Here's what Freud means to me.

He describes the structure (or architecture) of the mind. [Id, Ego, Superego.]

He describes the nature of relations between Ego and Object as ambivalent. [Co-Existence of Contradiction]

And he describes the fundamental forces of nature which act through the structure and upon the relations. [Life & Death Instinct, Eros & Thanatos. Attraction & Repulsion.]

Yes, he said different things across his lifetime. He also didn't come to his conclusions by mixing chemicals in a jar or measuring correlations between events. But what he suggests about us tallies with my experience of life more than another other attempt to explain our psychology. 

It's this ~base~ Freud that appeals to me. I don't need Neurosis & Psychosis, Repression, or even Concious and Unconscious. 

To bring this back to economics... You'll know that one of the 'real' Keynes' buddies was James Strachey (I say buddy with a knowing wink!). Strachey, a psychoanalyst himself, was most famous for translating Freud's work into English. His and Freud's work sit on my bookshelf today. I've only ever heard Robert Skidelsky refer to Keynes & Freud in the same breath - oh no, wait there is something in John Smithin's 'What is Money' on this too*. But this lack of exploration of the overlap between Keynes & Freud strikes me as odd. I would have thought that if we believed we could understand mind, then we'd understand money**. Or vice versa. It would seem rather strange to imagine some world where we know everything about the human condition and nature and yet still struggled with money. And we are still struggling, aren't we? We haven't reached the 'End of History'.

My own peculiar understanding of Money - and consequentially that subset of Money known as Economics (I'm teasing) - owes much to Freud. Nothing to do with money's anal erotic nature or anything similarly steeped in the more complexity of the application of psychoanalytical thought, it's just because its a simple set of ideas that seem to tally with the way I experience the world. Praxeology - and Homo Economicus more generally - maybe simple ideas but they do not describe our experience of being. That has much more to do with loving & fighting than rational self-interest.

So please, don't think that all that Freud suggested was that you fancied your Mum and wanted to kill your Dad. He went on a weird journey for sure. And he changed his mind about things. But his description of the mind isn't nonsense. Hayek may have thought it was nonsense (although as the faux Lord Keynes hints, he'd have been too polite and respectful to have said so plainly), Keynes (the real one) didn't.


*a brief search has revealed this paper too The End of (Economic) History by Jean-Paul Fitoussi.
** there is of course the very trendy behavioural economics - not my cup of tea, I'm afraid.

### Apply what you read
**A.** Echo everything in the post about Freud and Keynes from "Yes, he said" down to "explain our psychology.".
**B.** According to the post about Freud and Keynes, what was James Strachey most famous for?
**C.** Translate this sentence from the post about Freud and Keynes into Spanish: "It would seem rather strange to imagine some world where we know everything about the human condition and nature and yet still struggled with money."
Rely only on the post about Freud and Keynes.

[Saved entries]
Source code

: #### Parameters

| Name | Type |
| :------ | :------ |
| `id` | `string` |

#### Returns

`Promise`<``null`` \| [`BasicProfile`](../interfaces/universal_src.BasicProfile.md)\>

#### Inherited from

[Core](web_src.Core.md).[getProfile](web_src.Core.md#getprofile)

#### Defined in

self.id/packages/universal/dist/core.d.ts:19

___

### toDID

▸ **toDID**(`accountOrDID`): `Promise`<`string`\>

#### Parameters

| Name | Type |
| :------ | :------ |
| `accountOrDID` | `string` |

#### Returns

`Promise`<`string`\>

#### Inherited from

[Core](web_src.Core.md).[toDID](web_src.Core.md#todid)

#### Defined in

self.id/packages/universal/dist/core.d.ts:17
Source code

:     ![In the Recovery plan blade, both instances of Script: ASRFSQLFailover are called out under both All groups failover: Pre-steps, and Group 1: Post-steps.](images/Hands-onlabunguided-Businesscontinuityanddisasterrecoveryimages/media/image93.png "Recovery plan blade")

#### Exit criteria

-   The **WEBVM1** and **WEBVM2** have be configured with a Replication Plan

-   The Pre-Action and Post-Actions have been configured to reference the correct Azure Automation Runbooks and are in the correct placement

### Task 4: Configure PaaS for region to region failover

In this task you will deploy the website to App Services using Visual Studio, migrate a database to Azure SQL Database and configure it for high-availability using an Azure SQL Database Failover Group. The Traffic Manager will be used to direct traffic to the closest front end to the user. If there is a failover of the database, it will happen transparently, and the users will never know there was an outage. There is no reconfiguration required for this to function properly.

### Solutions
**A.**
Yes, he said different things across his lifetime. He also didn't come to his conclusions by mixing chemicals in a jar or measuring correlations between events. But what he suggests about us tallies with my experience of life more than another other attempt to explain our psychology.

**B.** He was most famous for translating Freud's work into English.

**C.** Parecería bastante extraño imaginar un mundo en el que lo sabemos todo sobre la condición y la naturaleza humanas y, aun así, seguimos teniendo dificultades con el dinero.